Render everything from the line containing "man enjoying the" down to the line containing "head — brown, stuffed", both included, as a JSON list of strings with one string per line and blank lines omitted. Leave the pictures out of the answer.

Lines of data:
>> BEGIN
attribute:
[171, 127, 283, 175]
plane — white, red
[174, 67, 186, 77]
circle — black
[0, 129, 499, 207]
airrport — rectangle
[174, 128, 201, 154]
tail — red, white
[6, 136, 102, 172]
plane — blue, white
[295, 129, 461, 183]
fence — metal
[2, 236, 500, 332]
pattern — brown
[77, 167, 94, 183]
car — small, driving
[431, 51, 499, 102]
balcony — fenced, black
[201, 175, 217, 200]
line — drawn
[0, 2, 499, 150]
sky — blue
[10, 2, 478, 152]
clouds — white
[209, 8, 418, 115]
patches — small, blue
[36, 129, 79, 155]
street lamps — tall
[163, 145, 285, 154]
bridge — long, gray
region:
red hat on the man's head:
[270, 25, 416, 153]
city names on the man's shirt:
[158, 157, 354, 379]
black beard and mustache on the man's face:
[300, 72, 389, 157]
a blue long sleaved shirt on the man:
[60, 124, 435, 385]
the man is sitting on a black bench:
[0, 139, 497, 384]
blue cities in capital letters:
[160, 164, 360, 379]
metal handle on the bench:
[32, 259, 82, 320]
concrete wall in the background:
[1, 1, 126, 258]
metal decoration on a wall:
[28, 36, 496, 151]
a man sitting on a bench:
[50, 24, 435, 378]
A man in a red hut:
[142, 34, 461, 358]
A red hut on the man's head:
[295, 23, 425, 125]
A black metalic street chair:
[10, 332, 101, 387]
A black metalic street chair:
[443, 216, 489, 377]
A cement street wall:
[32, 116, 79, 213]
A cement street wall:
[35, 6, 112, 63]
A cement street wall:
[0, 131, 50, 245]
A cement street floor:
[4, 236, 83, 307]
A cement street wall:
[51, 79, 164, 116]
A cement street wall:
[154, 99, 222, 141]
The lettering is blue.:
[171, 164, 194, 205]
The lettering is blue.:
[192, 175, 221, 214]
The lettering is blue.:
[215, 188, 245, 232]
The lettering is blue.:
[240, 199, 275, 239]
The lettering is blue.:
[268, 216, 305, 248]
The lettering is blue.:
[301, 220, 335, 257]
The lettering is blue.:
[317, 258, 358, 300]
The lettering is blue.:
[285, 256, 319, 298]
>> END
>> BEGIN
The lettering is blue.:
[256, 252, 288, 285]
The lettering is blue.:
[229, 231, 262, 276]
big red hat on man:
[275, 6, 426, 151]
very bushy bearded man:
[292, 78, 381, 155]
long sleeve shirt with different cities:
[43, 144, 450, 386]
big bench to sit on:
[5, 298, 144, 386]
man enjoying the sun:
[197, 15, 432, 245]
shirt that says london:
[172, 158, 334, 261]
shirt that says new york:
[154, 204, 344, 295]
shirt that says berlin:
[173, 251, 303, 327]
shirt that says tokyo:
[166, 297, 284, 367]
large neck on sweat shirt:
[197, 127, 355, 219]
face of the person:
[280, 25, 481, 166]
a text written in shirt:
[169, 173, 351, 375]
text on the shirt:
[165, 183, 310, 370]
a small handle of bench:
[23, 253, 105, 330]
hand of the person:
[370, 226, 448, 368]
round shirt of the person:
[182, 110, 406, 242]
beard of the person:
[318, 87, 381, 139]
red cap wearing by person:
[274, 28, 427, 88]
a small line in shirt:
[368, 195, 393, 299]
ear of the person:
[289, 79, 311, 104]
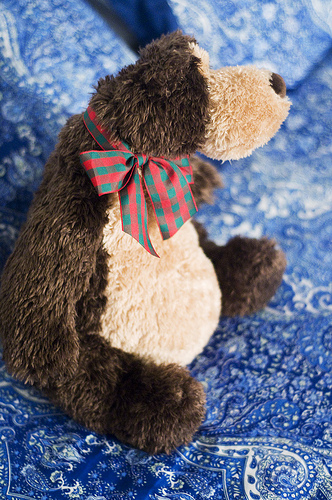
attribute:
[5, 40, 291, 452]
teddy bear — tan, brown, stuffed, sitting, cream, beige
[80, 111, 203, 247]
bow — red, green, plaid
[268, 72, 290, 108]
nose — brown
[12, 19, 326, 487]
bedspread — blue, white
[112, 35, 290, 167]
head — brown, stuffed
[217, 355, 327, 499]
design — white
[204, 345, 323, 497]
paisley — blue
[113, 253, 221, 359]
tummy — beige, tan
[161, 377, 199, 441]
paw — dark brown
>> END
SOLUTION:
[
  "man enjoying the sun:",
  "[197, 15, 432, 245]",
  "shirt that says london:",
  "[172, 158, 334, 261]",
  "shirt that says new york:",
  "[154, 204, 344, 295]",
  "shirt that says berlin:",
  "[173, 251, 303, 327]",
  "shirt that says tokyo:",
  "[166, 297, 284, 367]",
  "large neck on sweat shirt:",
  "[197, 127, 355, 219]",
  "face of the person:",
  "[280, 25, 481, 166]",
  "a text written in shirt:",
  "[169, 173, 351, 375]",
  "text on the shirt:",
  "[165, 183, 310, 370]",
  "a small handle of bench:",
  "[23, 253, 105, 330]",
  "hand of the person:",
  "[370, 226, 448, 368]",
  "round shirt of the person:",
  "[182, 110, 406, 242]",
  "beard of the person:",
  "[318, 87, 381, 139]",
  "red cap wearing by person:",
  "[274, 28, 427, 88]",
  "a small line in shirt:",
  "[368, 195, 393, 299]",
  "ear of the person:",
  "[289, 79, 311, 104]",
  "attribute:",
  "[5, 40, 291, 452]",
  "teddy bear — tan, brown, stuffed, sitting, cream, beige",
  "[80, 111, 203, 247]",
  "bow — red, green, plaid",
  "[268, 72, 290, 108]",
  "nose — brown",
  "[12, 19, 326, 487]",
  "bedspread — blue, white",
  "[112, 35, 290, 167]",
  "head — brown, stuffed"
]